Simulating dust monomer collisions: The JKR theory revisited
speaker: Yuki Yoshida
Abstract:
Planet formation proceeds in protoplanetary disks, which are composed of dust and gas. Dust is the material of planetary bodies, and it is considered that the minimum building block of the dust is dust monomers whose size is sub-micrometer. Dust monomers grow by collisional sticking and form dust aggregates. The JKR theory is widely adopted in the numerical simulation of collisions of dust monomers/aggregates. The JKR theory describes the interaction of two spherical bodies of elastic solids. The properties of dust aggregates are important in determining the distribution of the dust and its growth rate, which are related to the planetesimal formation. Laboratory experiments and numerical simulation have been carried out to reveal the growth of dust monomers and aggregates. However, the results of the experiments and the simulations based on the JKR theory are still inconsistent. For example, the threshold velocity for sticking in the experiment is larger than that with the JKR theory (e.g., Poppe et al. 2020; Gundlach and Blum 2015).
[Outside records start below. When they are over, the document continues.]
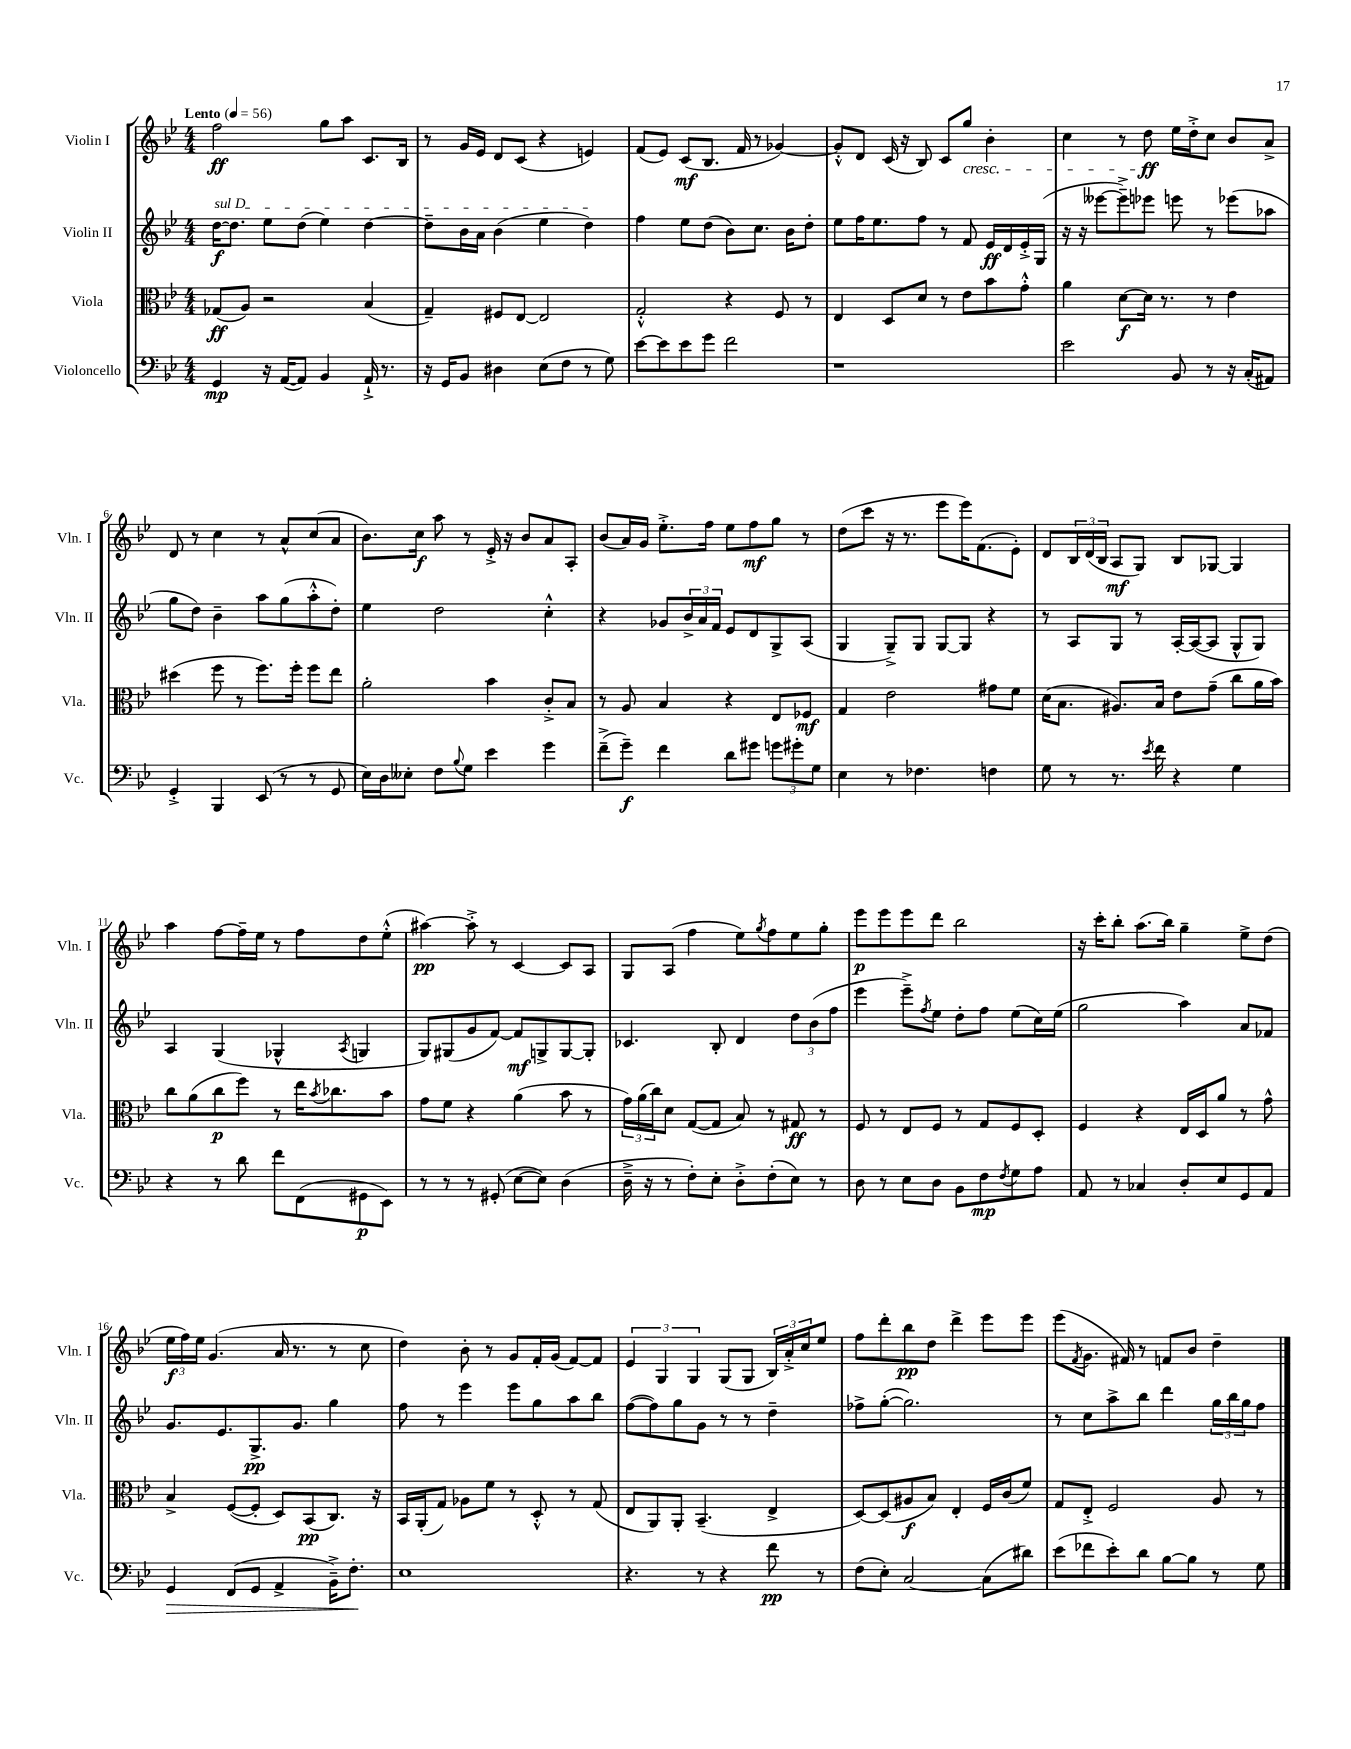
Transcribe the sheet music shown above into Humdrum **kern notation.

**kern	**dynam	**kern	**dynam	**kern	**dynam	**kern	**dynam
*part4	*part4	*part3	*part3	*part2	*part2	*part1	*part1
*staff4	*staff4	*staff3	*staff3	*staff2	*staff2	*staff1	*staff1
*I"Violoncello	*	*I"Viola	*	*I"Violin II	*	*I"Violin I	*
*I'Vc.	*	*I'Vla.	*	*I'Vln. II	*	*I'Vln. I	*
*clefF4	*	*clefC3	*	*clefG2	*	*clefG2	*
*k[b-e-]	*	*k[b-e-]	*	*k[b-e-]	*	*k[b-e-]	*
*M4/4	*	*M4/4	*	*M4/4	*	*M4/4	*
*MM56	*	*MM56	*	*MM56	*	*MM56	*
=1	=1	=1	=1	=1	=1	=1	=1
!	!	!	!	!	!	!LO:TX:a:B:t=Lento	!
!	!	!	!	!LO:TX:a:i:t=sul D	!	!	!
4GG/	mp	(8G-X/L	ff	[16dd\KL	f	2ff\	ff
.	.	.	.	8.dd\J]	.	.	.
.	.	8A/J)	.	.	.	.	.
16r	.	2r	.	8ee-\L	.	.	.
([16AA/KL	.	.	.	.	.	.	.
8AA/J])	.	.	.	(8dd\J	.	.	.
4BB-/	.	.	.	4ee-\)	.	8gg\L	.
.	.	.	.	.	.	8aa\J	.
16AA`^/	.	(4B-/	.	[4dd\	.	8.c/L	.
8.r	.	.	.	.	.	.	.
.	.	.	.	.	.	16B-/Jk	.
=2	=2	=2	=2	=2	=2	=2	=2
16r	.	4G~/)	.	8dd~\L]	.	8r	.
16GG/KL	.	.	.	.	.	.	.
8BB-/J	.	.	.	16b-\L	.	16g/LL	.
.	.	.	.	16a\JJ	.	16e-/JJ	.
4D#X\	.	8F#X/L	.	(4b-\	.	8d/L	.
.	.	[8E-/J	.	.	.	(8c/J	.
(8E-\L	.	2E-/]	.	4ee-\	.	4r	.
8F\J	.	.	.	.	.	.	.
8r	.	.	.	4dd\)	.	4en/)	.
8G\)	.	.	.	.	.	.	.
=3	=3	=3	=3	=3	=3	=3	=3
[8e-\L	.	2G'^^/	.	4ff\	.	(8f/L	.
8e-\]	.	.	.	.	.	8e-/J)	.
8e-\	.	.	.	8ee-\L	.	(8c/L	mf
8g\J	.	.	.	(8dd\J	.	8.B-/J	.
2f\	.	4r	.	8b-\L)	.	.	.
.	.	.	.	.	.	16f/	.
.	.	.	.	8.cc\J	.	8r	.
.	.	8F/	.	.	.	[4g-X/)	.
.	.	.	.	16b-\KL	.	.	.
.	.	8r	.	8dd'\J	.	.	.
=4	=4	=4	=4	=4	=4	=4	=4
1r	.	4E-/	.	8ee-\L	.	8g-'^^/L]	.
.	.	.	.	16ff\K	.	8d/J	.
.	.	.	.	8.ee-\	.	.	.
.	.	8D/L	.	.	.	(16c/	.
.	.	.	.	.	.	16r	.
.	.	8d/J	.	8ff\J	.	8B-/)	.
.	.	8r	.	8r	.	8c/L	.
!	!	!	!	!	!	!LO:TX:b:i:t=cresc.	!
.	.	8e-\L	.	8f/	.	8gg/J	.
.	.	8b-\	.	16e-/LL	ff	4b-'\	.
.	.	.	.	16d/	.	.	.
.	.	8g'^^\J	.	16e-'^/	.	.	.
.	.	.	.	(16G/JJ	.	.	.
=5	=5	=5	=5	=5	=5	=5	=5
2e-\	.	4a\	.	16r	.	4cc\	.
.	.	.	.	16r	.	.	.
.	.	.	.	[8eee--X\L	.	.	.
.	.	[8d\L	f	8eee--~^\])	.	8r	.
.	.	16d\Jk]	.	8eee-X\J	.	8dd\	ff
.	.	8.r	.	.	.	.	.
8BB-/	.	.	.	8eeen\	.	16ee-\LL	.
.	.	.	.	.	.	16dd'^\J	.
8r	.	8r	.	8r	.	8cc\J	.
16r	.	4e-\	.	(8eee-X\L	.	8b-/L	.
(16C'/KL	.	.	.	.	.	.	.
8AA#X/J)	.	.	.	8aa-X\J	.	8a^/J	.
!!LO:LB:g=z
=6	=6	=6	=6	=6	=6	=6	=6
4GG'^/	.	(4dd#X\	.	8gg\L	.	8d/	.
.	.	.	.	8dd\J)	.	8r	.
4BBB-/	.	8ff\	.	4b-~\	.	4cc\	.
.	.	8r	.	.	.	.	.
(8EE-/	.	8.ff\L)	.	8aa\L	.	8r	.
8r	.	.	.	(8gg\	.	8a^^/L	.
.	.	16ff'\Jk	.	.	.	.	.
8r	.	8ff\L	.	8aa'^^\	.	(8cc/	.
8GG/	.	8ee-\J	.	8dd'\J)	.	8a/J	.
=7	=7	=7	=7	=7	=7	=7	=7
16E-\LL)	.	2a'\	.	4ee-\	.	8.b-\L)	.
16D\J	.	.	.	.	.	.	.
8E--X'\J	.	.	.	.	.	.	.
.	.	.	.	.	.	16cc\Jk	f
8F\L	.	.	.	2dd\	.	8aa\	.
8qqB-/	.	.	.	.	.	.	.
8G\J	.	.	.	.	.	8r	.
4e-\	.	4b-\	.	.	.	16e-'^/	.
.	.	.	.	.	.	16r	.
.	.	.	.	.	.	8b-/L	.
4g\	.	8c'^/L	.	4cc'^^\	.	8a/	.
.	.	8B-/J	.	.	.	8A'/J	.
=8	=8	=8	=8	=8	=8	=8	=8
(8f~^\L	.	8r	.	4r	.	(8b-/L	.
8g~\J)	f	8A/	.	.	.	16a/L)	.
.	.	.	.	.	.	16g/JJ	.
4f\	.	4B-/	.	8g-X/L	.	8.ee-'^\L	.
.	.	.	.	24b-^/L	.	.	.
.	.	.	.	24a/	.	.	.
.	.	.	.	.	.	16ff\Jk	.
.	.	.	.	24f/JJ	.	.	.
8d\L	.	4r	.	8e-/L	.	8ee-\L	.
8g#X\J	.	.	.	8d/	.	8ff\	mf
12gn\L	.	8E-/L	.	8G^/	.	8gg\J	.
12g#X'\	.	.	.	.	.	.	.
.	.	8F-X/J	mf	(8A/J	.	8r	.
12G\J	.	.	.	.	.	.	.
=9	=9	=9	=9	=9	=9	=9	=9
4E-\	.	4G/	.	4G/	.	(8dd\L	.
.	.	.	.	.	.	8ccc\J	.
8r	.	2e-\	.	8G~^/L)	.	16r	.
.	.	.	.	.	.	8.r	.
4.F-X\	.	.	.	8G/J	.	.	.
.	.	.	.	[8G/L	.	8eee-\L	.
.	.	.	.	8G/J]	.	16eee-\K)	.
.	.	.	.	.	.	(8.f\	.
4Fn\	.	8g#X\L	.	4r	.	.	.
.	.	8f\J	.	.	.	8e-'\J)	.
=10	=10	=10	=10	=10	=10	=10	=10
8G\	.	(16d\KL	.	8r	.	8d/L	.
.	.	8.B-\J	.	.	.	.	.
8r	.	.	.	8A/L	.	24B-/L	.
.	.	.	.	.	.	(24d/	.
.	.	.	.	.	.	24B-/JJ	.
8.r	.	8.A#X/L)	.	8G/J	.	8A/L	mf
.	.	.	.	8r	.	8G/J)	.
8qe-/	.	.	.	.	.	.	.
16f\	.	16B-/Jk	.	.	.	.	.
4r	.	8e-\L	.	[16A'/LL	.	8B-/L	.
.	.	.	.	(16A/J_	.	.	.
.	.	(8g~\J	.	8A/J]	.	[8G-X/J	.
4G\	.	8cc\L	.	8G^^/L	.	4G-/]	.
.	.	16a\L	.	8G/J)	.	.	.
.	.	16b-\JJ)	.	.	.	.	.
!!LO:LB:g=z
=11	=11	=11	=11	=11	=11	=11	=11
4r	.	8cc\L	.	4A/	.	4aa\	.
.	.	(8a\	.	.	.	.	.
8r	.	8cc\	p	(4G/	.	[8ff\L	.
8d\	.	8ff\J)	.	.	.	16ff~\L]	.
.	.	.	.	.	.	16ee-\JJ	.
8f\L	.	8r	.	4G-X^^/	.	8r	.
(8FF\	.	16ee-\KL	.	.	.	8ff\L	.
.	.	8qb-/	.	.	.	.	.
.	.	8.cc-X\	.	.	.	.	.
.	.	.	.	8qA/	.	.	.
8GG#X\	p	.	.	4Gn/	.	8dd\	.
8EE-\J)	.	8b-\J	.	.	.	(8ee-'^^\J	.
=12	=12	=12	=12	=12	=12	=12	=12
8r	.	8g\L	.	8G/L)	.	[4aa#X\)	pp
8r	.	8f\J	.	(8G#X/	.	.	.
8r	.	4r	.	8g/	.	8aa#'^\]	.
(8GG#X'/	.	.	.	[8f/J)	.	8r	.
[8E-\L	.	(4a\	.	8f/L]	mf	[4c/	.
8E-\J])	.	.	.	8Gn^/	.	.	.
(4D\	.	8b-\	.	[8G/	.	8c/L]	.
.	.	8r	.	8G'/J]	.	8A/J	.
=13	=13	=13	=13	=13	=13	=13	=13
16D~^\	.	24g\LL)	.	4.c-X/	.	8G/L	.
.	.	(24a\	.	.	.	.	.
16r	.	.	.	.	.	.	.
.	.	24cc\J)	.	.	.	.	.
8r	.	8d\J	.	.	.	(8A/J	.
8F'\L)	.	([8G/L	.	.	.	4ff\	.
8E-'\J	.	8G/J]	.	8B-'/	.	.	.
8D'^\L	.	8B-/)	.	4d/	.	8ee-\L)	.
.	.	.	.	.	.	8qgg/	.
(8F'\	.	8r	.	.	.	8ff\	.
8E-\J)	.	8G#X/	ff	12dd\L	.	8ee-\	.
.	.	.	.	(12b-\	.	.	.
8r	.	8r	.	.	.	8gg'\J	.
.	.	.	.	12ff\J	.	.	.
=14	=14	=14	=14	=14	=14	=14	=14
8D\	.	8F/	.	4eee-\	.	8eee-\L	p
8r	.	8r	.	.	.	8eee-\	.
8E-\L	.	8E-/L	.	8eee-~^\L)	.	8eee-\	.
.	.	.	.	8qff/	.	.	.
8D\J	.	8F/J	.	8ee-\J	.	8ddd\J	.
8BB-\L	.	8r	.	8dd'\L	.	2bb-\	.
8F\	mp	8G/L	.	8ff\J	.	.	.
8qF/	.	.	.	.	.	.	.
8G\	.	8F/	.	(8ee-\L	.	.	.
8A\J	.	8D'/J	.	16cc\L)	.	.	.
.	.	.	.	(16ee-\JJ	.	.	.
=15	=15	=15	=15	=15	=15	=15	=15
8AA/	.	4F/	.	2gg\	.	16r	.
.	.	.	.	.	.	16ccc'\KL	.
8r	.	.	.	.	.	8bb-'\J	.
4C-X/	.	4r	.	.	.	(8.aa\L	.
.	.	.	.	.	.	16bb-\Jk)	.
8D'/L	.	16E-/LL	.	4aa\)	.	4gg~\	.
.	.	16D/J	.	.	.	.	.
8E-/	.	8a/J	.	.	.	.	.
8GG/	.	8r	.	8a/L	.	8ee-^\L	.
8AA/J	.	8g^^\	.	8f-X/J	.	(8dd\J	.
!!LO:LB:g=z
=16	=16	=16	=16	=16	=16	=16	=16
!	!LO:HP:b	!	!	!	!	!	!
4GG/	>	4B-^/	.	8.g/L	.	24ee-\LL	f
.	.	.	.	.	.	24ff\)	.
.	.	.	.	.	.	24ee-\JJ	.
.	.	.	.	.	.	(4.g/	.
.	.	.	.	8.e-/	.	.	.
(8FF/L	.	([8F/L	.	.	.	.	.
8GG/J	.	8F'/J]	.	8.G^/	pp	.	.
4AA^/	.	8D/L)	.	.	.	16a/	.
.	.	.	.	8.g/J	.	8.r	.
.	.	(8BB-/	pp	.	.	.	.
16BB-~^\KL)	.	8.C/J)	.	4gg\	.	8r	.
8.F'\J	.	.	.	.	.	.	.
.	.	.	.	.	.	8cc\	.
.	.	16r	.	.	.	.	.
.	]	.	.	.	.	.	.
=17	=17	=17	=17	=17	=17	=17	=17
1E-	.	16BB-/LL	.	8ff\	.	4dd\)	.
.	.	(16AA'/J	.	.	.	.	.
.	.	8G/J)	.	8r	.	.	.
.	.	8A-X\L	.	4eee-\	.	8b-'\	.
.	.	8f\J	.	.	.	8r	.
.	.	8r	.	8eee-\L	.	8g/L	.
.	.	8D'^^/	.	8gg\	.	16f'/L	.
.	.	.	.	.	.	(16g/JJ	.
.	.	8r	.	8aa\	.	[8f/L)	.
.	.	(8G/	.	8bb-\J	.	8f/J]	.
=18	=18	=18	=18	=18	=18	=18	=18
4.r	.	8E-/L	.	([8ff\L	.	6e-/	.
.	.	8AA/)	.	8ff\])	.	.	.
.	.	.	.	.	.	6G/	.
.	.	8AA'/J	.	8gg\	.	.	.
.	.	.	.	.	.	6G/	.
8r	.	(4.BB-~/	.	8g\J	.	.	.
4r	.	.	.	8r	.	(8G/L	.
.	.	.	.	8r	.	8G/J	.
8f\	pp	4E-^/	.	4dd~\	.	24B-/LL)	.
.	.	.	.	.	.	24a'^/	.
.	.	.	.	.	.	24cc/J	.
8r	.	.	.	.	.	8ee-/J	.
=19	=19	=19	=19	=19	=19	=19	=19
(8F\L	.	[8D/L)	.	8ff-X^\L	.	8ff\L	.
8E-'\J)	.	(8D/]	.	([8gg'\J	.	8ddd'\	.
[2C/	.	8A#X/	f	2.gg\])	.	8bb-\	pp
.	.	8B-/J)	.	.	.	8dd\J	.
.	.	4E-'/	.	.	.	4ddd^\	.
(8C\L]	.	16F/LL	.	.	.	8eee-\L	.
.	.	(16c/J	.	.	.	.	.
8d#X\J)	.	8f/J)	.	.	.	8eee-\J	.
=20	=20	=20	=20	=20	=20	=20	=20
(8e-\L	.	8G/L	.	8r	.	(8eee-\L	.
.	.	.	.	.	.	8qf/	.
8f-X\	.	8E-'^/J	.	8cc\L	.	8.g\J	.
8e-'\)	.	2F/	.	8aa^\	.	.	.
.	.	.	.	.	.	16f#X/)	.
8d\J	.	.	.	8bb-\J	.	8r	.
[8B-\L	.	.	.	4ddd\	.	8fn/L	.
8B-\J]	.	.	.	.	.	8b-/J	.
8r	.	8A/	.	24gg\LL	.	4dd~\	.
.	.	.	.	24bb-\	.	.	.
.	.	.	.	24gg\J	.	.	.
8G\	.	8r	.	8ff\J	.	.	.
==	==	==	==	==	==	==	==
*-	*-	*-	*-	*-	*-	*-	*-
Krijt et al. (2013) considered that the energy dissipation due to the viscoelasticity is important, which is not included in the JKR theory. Tanaka et al. (2015) performed the molecular dynamics (MD) simulation of the monomer collisions, and found energy dissipation during monomer collisions, which is not included in the JKR theory. However, Tanaka et al. (2015) considered only the perfect lattice model, and didn’t systematically investigate the monomer collision.
We are preparing a systematic survey of monomer collisions by MD simulations to understand the more realistic monomer interactions. In this talk, we introduce our purpose of this study, and show the results of test simulations following Tanaka et al. (2015).